吐く息がすっかり白くなる季節。バイト終わりの帰り道。団体客が入っていたためにいつもより少し閉店時間が押して帰るのが遅くなってしまった。
「流石に危ないから送る」
そう言ってくれたキラウシさんと肩を並べて歩いているのだから、今日はきっとついている日なのだと思った。
「寒いですねぇ」
「すっかり冬だな」
「冬の夜空って、綺麗で好きなんですよね」
「確かにいつもより星が綺麗に見える」
二人で首を傾け星空を眺める。そうして見上げた空には、三日月が浮かんでいた。
「今日は三日月なんですね」
「そうだな」
「ふふ、何だかキラウシさんが笑った時の口元みたい」
「そうか?」
くすくすと笑いながら、ある事をひらめいた。この流れだったら、不自然じゃなく言えるだろうか。
「ねえ、キラウシさん」
「ん?」
「月が、綺麗ですね」
かつてどこぞの文豪が、アイラブユーをこう訳したという。想いを口にした事はないけれど、ずっと片思いをしているキラウシさんへの遠回しで精一杯のアピールだった。意味が通じなければそれでいい、もし通じていてもその話を知らなかったということにすればいい。想いを知られたいのか知られたくないのか複雑な乙女心でそんな事を考えていた。そして、キラウシさんがどんな反応をするのかほんのりと期待を込めて待った。
「……そうだな」
ほんの少しの間の後に、キラウシさんはそうぽつりと言った。知っているのか知らないのか、どちらとも判断がしづらいこの反応に頭を悩ませていると、同じように少し悩んだキラウシさんが困ったように笑いながら口を開いた。

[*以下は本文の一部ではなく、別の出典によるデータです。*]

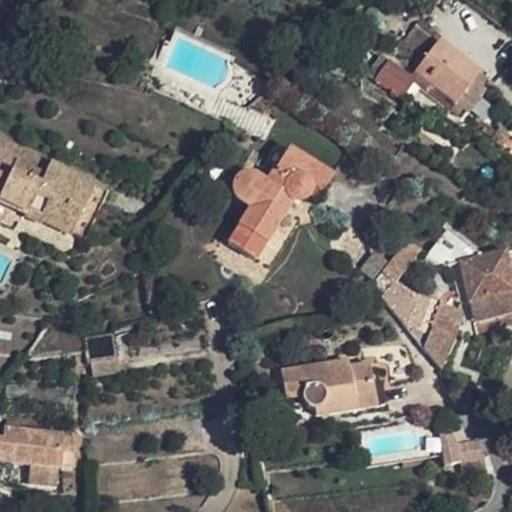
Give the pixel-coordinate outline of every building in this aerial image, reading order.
[(414,25),(401,47),(422,59),(435,38),(414,25)] [(485,84),(445,53),(423,81),(462,113),(485,84)] [(408,106),(421,89),(390,64),(379,76),(386,82),(383,85),(408,106)] [(325,207),(351,165),(311,138),(239,227),(266,246),(294,211),(307,210),(315,202),(325,207)] [(21,167),(26,156),(0,144),(0,205),(87,244),(111,193),(53,168),(49,179),(21,167)] [(53,168),(26,156),(21,167),(49,179),(53,168)] [(427,249),(415,237),(374,286),(390,306),(443,368),(460,323),(466,321),(466,309),(423,297),(401,280),(427,249)] [(390,261),(379,252),(364,270),(376,279),(390,261)] [(462,264),(477,324),(511,315),(511,256),(511,252),(462,264)] [(291,274),(306,284),(318,267),(305,256),(291,274)] [(511,315),(477,324),(480,336),(511,327),(511,315)] [(317,386),(318,395),(327,394),(328,401),(396,391),(394,371),(384,372),(383,361),(362,363),(352,365),(351,360),(294,368),(297,389),(317,386)] [(298,398),(318,395),(317,386),(297,389),(298,398)] [(6,425),(4,435),(66,447),(67,437),(6,425)] [(454,444),(459,443),(457,430),(443,432),(444,461),(455,460),(454,444)] [(0,457),(74,470),(77,449),(66,447),(4,435),(0,434),(0,457)] [(466,460),(481,459),(480,442),(459,443),(454,444),(455,460),(466,460)] [(482,480),(481,459),(466,460),(466,480),(482,480)]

「そういうのって、普通満月の時に言うんじゃないのか?」
「えっ、そうなんですか」
「……まあ、満ちてても欠けてても、お前と見る月はいつも綺麗だけどな」
「……えっ、と」
いつもの調子で笑顔を浮かべてそんな事を言うもんだから、キラウシさんの気持ちが読めなくて心臓が早鐘を打った。
「それ、は……どういう?」
「さあな」
そう言っていたずらに笑うキラウシさんの顔に、期待してもいいんだろうかと心の中で問いかけた。二人の関係が満ちるまでは、きっと、もうすぐ。